I've modified your code a little. Tried to do it the elegant way. You had wrote too much of superfluous code. You didn't need a <form> element to perform the asked operation. Anyway below is the modified code.

<!DOCTYPE html>
<head>
    <title>Address Generator</title>
</head>
<body>
    <p id="heading">Address Generator</p>
    <center>
    <!-- <div id="select_box"> -->
    <select name="select_box" id="select_box">

        <?php
            include (  "accounts.php"     ) ;
            ( $dbh = mysql_connect ( $hostname, $username, $password ) ) or die ( "Unable to connect to MySQL database" );
            print "Connected to MySQL<br>";
            mysql_select_db( $project ); 
            $select=mysql_query("select state from zipcodes group by state");
            while($row=mysql_fetch_array($select))
            {
                echo "<option>".$row['state']."</option>";
            }
         ?>            
    </select>
    <select id="new_select">

    </select>
    <div id='2'> </div>
    <br><br>
    <input type = text name="address">Address
    <br><br>
    <script type="text/javascript" src="js/jquery.js"></script>
    <script type="text/javascript">
        $(document).ready(function() {
            $('#select_box').on('change', function() {
                var state = $(this).val();
                $.ajax({
                    url: 'fetch.php',
                    type: 'POST',
                    data: {state: state},
                    success: function(response)
                    {
                        var response = JSON.parse(response);
                        $('#new_select').find('option').remove();
                        var option = '';
                        $.each(response.cities, function(key, val) {
                          option = option + "<option value='" + val + "'>" + val + "</option>";
                        });
                          $('#new_select').append(option);
                    }
                });
            });
        });
    </script>
</body>
  1. I've added Jquery before the end of </body> tag.

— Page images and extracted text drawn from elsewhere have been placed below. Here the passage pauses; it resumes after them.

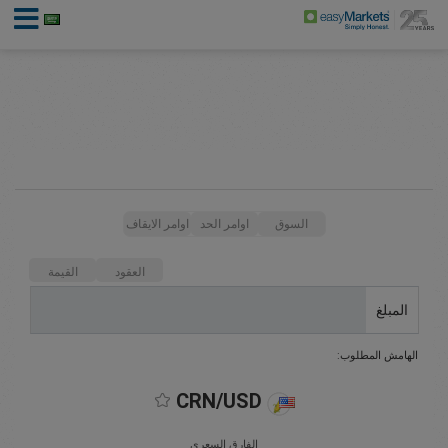
السوق
اوامر الحد
اوامر الايقاف
العقود
القيمة
المبلغ
الهامش المطلوب:
CRN/USD
الفارق السعري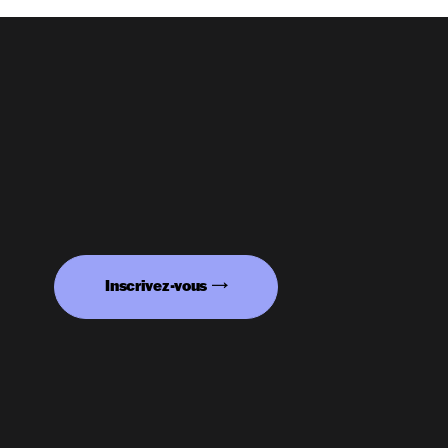
Inscrivez-vous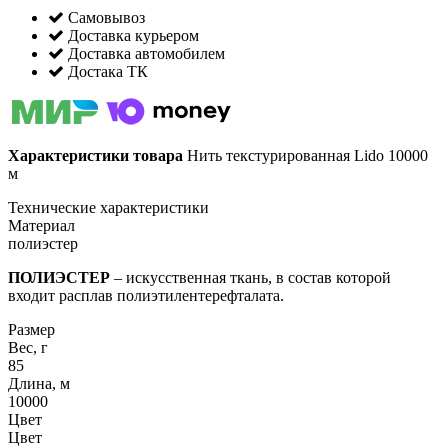
Самовывоз
Доставка курьером
Доставка автомобилем
Достака ТК
Характеристики товара
Нить текстурированная Lido 10000
м
Технические характеристики
Материал
полиэстер
ПОЛИЭСТЕР
– искусственная ткань, в состав которой
входит расплав полиэтилентерефталата.
Размер
Вес, г
85
Длина, м
10000
Цвет
Цвет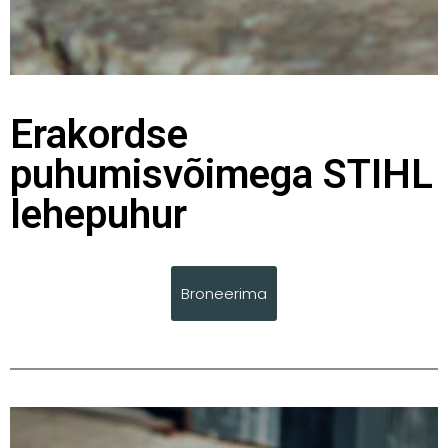
Erakordse
puhumisvõimega STIHL
lehepuhur
Broneerima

This doesn't hinder your current code execution. However you could always preload it but that tactic is for later.
  2. Since you didn't need any <form> element so I've completely removed it. You can always add it according to your convenience.
  3. I'm running a loop on the cities array of the object response that I'm getting from fetch.php.
  4. parsing the JSON data using JSON.parse() function.
  5. You'll need to json_encode your json variable which will store the corresponding citites data.

I hope this helps. Any further queries are welcome too.